Comme dans un étrange effet de balancier, les relations entre les deux rives de la Méditerranée viennent de connaître un mouvement de va-et-vient qui va participer à réécrire une nouvelle équation politique régionale. Paris s’ouvre sur Rabat tandis que la crise, déjà mutique, s’installe durablement entre Madrid et Alger. La concomitance de ces deux événements, leur étrange synchronisation indiquent leurs imbrications. Entre ces pays européens et le Maghreb, les lignes sont en train de bouger, manifestement en faveur du Maroc. Longtemps attendue, la position du nouveau ministre des Affaires étrangères français, Stéphane Séjourné, a fini par s’exprimer. Il est vrai qu’elle s’est faite d’une manière étrange et inédite.
La révélation par le biais de la presse de directives données par Emmanuel Macron à son ministre des Affaires étrangères Séjourné de s’investir personnellement dans l’amélioration des relations entre la France et le Maroc. Un bon signal de Paris en direction de Rabat qui révèle par la même occasion l’existence de contacts renouvelés entre les deux pays pour parvenir à un compromis politique qui mettrait fin à cette longue crise francomarocaine.
Pour les plus hésitants, il est difficile au jour d’aujourd’hui de faire la part des choses entre un exercice de communication politique d’un nouveau ministre qui cherche à se faire bien voir après une prise de fonction inattendue et un vrai choix diplomatique de la part du Palais de l’Elysée de véritablement crever l’abcès qui empoisonne les relations entre Rabat et Paris. Le baromètre pour solder cette crise est clair pour tout le monde. Une reconnaissance pleine, entière, sans forfaitures de la souveraineté du Maroc sur son Sahara. Comme pourrait le dire un certain proverbe, les promesses n'engagent que ceux qui les formulent. Le Maroc, qui a le temps pour allié, est confortablement installé dans une posture de «Wait and see».
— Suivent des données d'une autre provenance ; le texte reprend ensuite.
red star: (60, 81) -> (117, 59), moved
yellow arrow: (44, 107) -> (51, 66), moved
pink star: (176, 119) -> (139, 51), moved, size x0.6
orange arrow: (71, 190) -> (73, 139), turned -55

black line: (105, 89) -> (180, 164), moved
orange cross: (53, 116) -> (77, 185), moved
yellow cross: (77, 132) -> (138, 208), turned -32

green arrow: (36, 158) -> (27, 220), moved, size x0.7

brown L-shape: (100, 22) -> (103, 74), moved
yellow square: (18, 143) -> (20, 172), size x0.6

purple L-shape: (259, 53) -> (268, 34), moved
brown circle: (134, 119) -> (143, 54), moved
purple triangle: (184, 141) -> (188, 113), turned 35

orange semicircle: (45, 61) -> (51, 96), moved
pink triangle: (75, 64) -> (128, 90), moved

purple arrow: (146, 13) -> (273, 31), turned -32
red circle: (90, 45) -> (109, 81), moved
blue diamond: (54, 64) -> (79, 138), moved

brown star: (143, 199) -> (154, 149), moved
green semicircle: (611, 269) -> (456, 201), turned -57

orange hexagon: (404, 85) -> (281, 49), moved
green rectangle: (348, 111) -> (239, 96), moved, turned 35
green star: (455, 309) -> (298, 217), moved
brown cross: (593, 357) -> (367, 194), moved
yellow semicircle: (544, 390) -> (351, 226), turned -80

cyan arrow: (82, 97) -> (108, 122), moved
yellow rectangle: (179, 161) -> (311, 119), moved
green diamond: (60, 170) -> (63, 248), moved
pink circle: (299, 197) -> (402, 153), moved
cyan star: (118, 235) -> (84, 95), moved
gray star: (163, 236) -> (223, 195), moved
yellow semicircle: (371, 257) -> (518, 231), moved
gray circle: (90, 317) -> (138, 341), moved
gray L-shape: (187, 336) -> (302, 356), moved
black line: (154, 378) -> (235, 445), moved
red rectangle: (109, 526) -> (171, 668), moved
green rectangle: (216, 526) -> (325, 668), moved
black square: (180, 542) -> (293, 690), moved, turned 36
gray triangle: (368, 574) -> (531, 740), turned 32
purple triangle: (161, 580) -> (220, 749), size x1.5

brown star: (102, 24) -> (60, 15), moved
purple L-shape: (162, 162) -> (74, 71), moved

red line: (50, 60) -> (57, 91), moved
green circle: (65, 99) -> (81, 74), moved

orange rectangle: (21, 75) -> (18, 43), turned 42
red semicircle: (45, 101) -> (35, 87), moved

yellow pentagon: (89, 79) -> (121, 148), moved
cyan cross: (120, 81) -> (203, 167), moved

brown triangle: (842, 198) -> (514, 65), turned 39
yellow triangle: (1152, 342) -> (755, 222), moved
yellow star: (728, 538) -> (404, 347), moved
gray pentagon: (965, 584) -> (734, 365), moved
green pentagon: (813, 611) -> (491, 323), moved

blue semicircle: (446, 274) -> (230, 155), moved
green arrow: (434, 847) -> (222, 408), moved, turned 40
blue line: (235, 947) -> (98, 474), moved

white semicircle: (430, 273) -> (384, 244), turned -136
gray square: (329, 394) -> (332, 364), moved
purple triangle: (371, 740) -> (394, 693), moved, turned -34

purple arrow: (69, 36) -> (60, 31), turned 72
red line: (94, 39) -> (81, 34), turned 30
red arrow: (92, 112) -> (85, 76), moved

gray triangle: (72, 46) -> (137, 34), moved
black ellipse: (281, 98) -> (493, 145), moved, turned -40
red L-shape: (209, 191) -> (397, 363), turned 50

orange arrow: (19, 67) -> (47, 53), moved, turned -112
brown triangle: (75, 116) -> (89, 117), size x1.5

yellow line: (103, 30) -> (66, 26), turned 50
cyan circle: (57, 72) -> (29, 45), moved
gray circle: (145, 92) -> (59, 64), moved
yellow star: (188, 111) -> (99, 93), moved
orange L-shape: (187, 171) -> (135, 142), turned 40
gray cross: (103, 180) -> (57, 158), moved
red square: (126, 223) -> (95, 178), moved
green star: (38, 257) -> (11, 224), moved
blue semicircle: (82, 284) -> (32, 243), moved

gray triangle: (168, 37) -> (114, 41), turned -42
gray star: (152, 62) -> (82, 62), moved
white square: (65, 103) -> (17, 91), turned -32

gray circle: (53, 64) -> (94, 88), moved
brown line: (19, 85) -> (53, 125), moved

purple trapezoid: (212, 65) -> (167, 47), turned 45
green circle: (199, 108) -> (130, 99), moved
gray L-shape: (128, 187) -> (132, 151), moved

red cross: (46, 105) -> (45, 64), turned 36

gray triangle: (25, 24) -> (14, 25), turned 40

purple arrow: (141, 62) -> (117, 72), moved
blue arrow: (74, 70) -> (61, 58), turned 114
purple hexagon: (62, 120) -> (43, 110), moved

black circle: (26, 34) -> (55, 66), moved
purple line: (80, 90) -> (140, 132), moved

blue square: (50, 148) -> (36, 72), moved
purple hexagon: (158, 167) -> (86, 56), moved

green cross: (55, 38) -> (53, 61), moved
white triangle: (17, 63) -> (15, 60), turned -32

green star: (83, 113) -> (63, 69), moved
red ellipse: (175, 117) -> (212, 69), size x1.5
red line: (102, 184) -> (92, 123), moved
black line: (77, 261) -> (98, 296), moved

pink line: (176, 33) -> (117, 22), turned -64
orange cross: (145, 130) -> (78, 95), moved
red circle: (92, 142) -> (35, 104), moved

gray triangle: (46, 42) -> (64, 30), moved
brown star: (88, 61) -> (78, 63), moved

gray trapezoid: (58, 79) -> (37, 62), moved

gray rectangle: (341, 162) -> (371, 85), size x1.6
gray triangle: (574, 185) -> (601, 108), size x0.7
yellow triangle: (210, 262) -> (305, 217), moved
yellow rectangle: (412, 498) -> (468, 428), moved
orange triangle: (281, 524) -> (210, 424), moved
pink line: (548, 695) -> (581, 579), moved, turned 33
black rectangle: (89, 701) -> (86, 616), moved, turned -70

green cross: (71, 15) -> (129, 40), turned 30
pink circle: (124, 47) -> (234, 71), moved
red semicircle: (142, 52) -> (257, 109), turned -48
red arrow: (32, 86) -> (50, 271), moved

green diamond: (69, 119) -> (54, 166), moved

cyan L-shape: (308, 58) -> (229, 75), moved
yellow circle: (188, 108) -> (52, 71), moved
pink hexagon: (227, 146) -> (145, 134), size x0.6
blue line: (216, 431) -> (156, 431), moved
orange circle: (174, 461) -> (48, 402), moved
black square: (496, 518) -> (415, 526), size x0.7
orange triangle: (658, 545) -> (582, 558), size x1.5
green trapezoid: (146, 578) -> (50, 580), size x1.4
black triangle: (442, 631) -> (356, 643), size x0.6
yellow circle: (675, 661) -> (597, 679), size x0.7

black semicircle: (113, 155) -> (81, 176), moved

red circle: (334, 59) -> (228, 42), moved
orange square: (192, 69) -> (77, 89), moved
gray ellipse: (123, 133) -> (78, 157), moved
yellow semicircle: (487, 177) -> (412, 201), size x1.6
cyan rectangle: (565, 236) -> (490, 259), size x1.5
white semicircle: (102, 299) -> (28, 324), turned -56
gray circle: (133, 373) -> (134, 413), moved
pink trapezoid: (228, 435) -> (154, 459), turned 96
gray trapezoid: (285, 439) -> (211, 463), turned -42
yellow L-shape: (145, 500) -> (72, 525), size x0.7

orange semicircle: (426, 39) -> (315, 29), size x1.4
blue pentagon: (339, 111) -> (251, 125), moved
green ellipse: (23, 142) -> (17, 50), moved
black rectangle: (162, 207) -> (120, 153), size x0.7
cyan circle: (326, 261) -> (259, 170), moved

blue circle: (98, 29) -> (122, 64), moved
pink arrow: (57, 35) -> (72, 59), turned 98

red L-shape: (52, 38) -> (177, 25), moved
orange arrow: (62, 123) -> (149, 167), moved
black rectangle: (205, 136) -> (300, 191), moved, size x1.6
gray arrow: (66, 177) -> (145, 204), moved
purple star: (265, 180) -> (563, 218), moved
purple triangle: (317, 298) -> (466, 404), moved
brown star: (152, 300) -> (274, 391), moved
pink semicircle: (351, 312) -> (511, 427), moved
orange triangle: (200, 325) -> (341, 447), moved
Tandis que des vents optimistes soufflent actuellement sur l’axe Rabat - Paris, les relations entre l’Algérie et l’Espagne viennent de connaître un nouvel épisode de crise qui risque sérieusement de compliquer les rapports entre les deux pays. En jeu, une annulation très peu diplomatique d’une visite que le ministre des Affaires étrangères espagnol, José Manuel Albares, à l’invitation de son homologue algérien Ahmed Attaf. Cette visite avait pour objectif de tenter de clore le grand chapitre des divergences qui tournait autour du reproche fait par Alger à Madrid d’avoir reconnu la souveraineté marocaine sur le Sahara.
L’annulation de cette visite a fait couler beaucoup d’encre sur ses motivations. Le régime algérien espérait profiter de cette visite pour arracher une déclaration espagnole indiquant que Madrid est revenue sur son approche pro-marocaine. Ce que le ministre des Affaires étrangères espagnol Albares aurait fermement refusé, redisant avec encore plus de force le choix souverain et irréversible de Madrid. Cette posture espagnole a profondément choqué le régime algérien dont certains cercles s’accrochaient désespérément à l’idée d’un recul ou d’un revirement. Le drame politico-médiatique qui s’est joué autour de cette annulation, renseigne sur la détérioration des relations entre le régime algérien et l’Espagne, et souligne avec beaucoup de force l’isolement de plus en plus grand de l’Algérie dans son environnement régional.
Il révèle aussi qu’Alger a perdu son bras de fer avec Madrid et illustre l’échec de sa politique de chantage à l’encontre de son voisinage sur le Sahara marocain. Cette nouvelle crise entre Algériens et Espagnols est de nature à avoir un dommage collatéral pour Alger. Elle pourrait impacter la vision et les choix que Paris serait en train d’élaborer pour tenter de normaliser ses rapports avec le Maroc à travers une reconnaissance du Sahara sur le mode américain. La diplomatie française ne l’a pas fait jusqu’à présent parce que freinée de l’intérieur par le tropisme algérien du président Macron. La multiplication des crises et des tensions régionales provoquées par le régime algérien pourrait désarmer ses dernières réticences et lui permettre de regarder ce régime algérien avec beaucoup plus de réalisme et de vérité.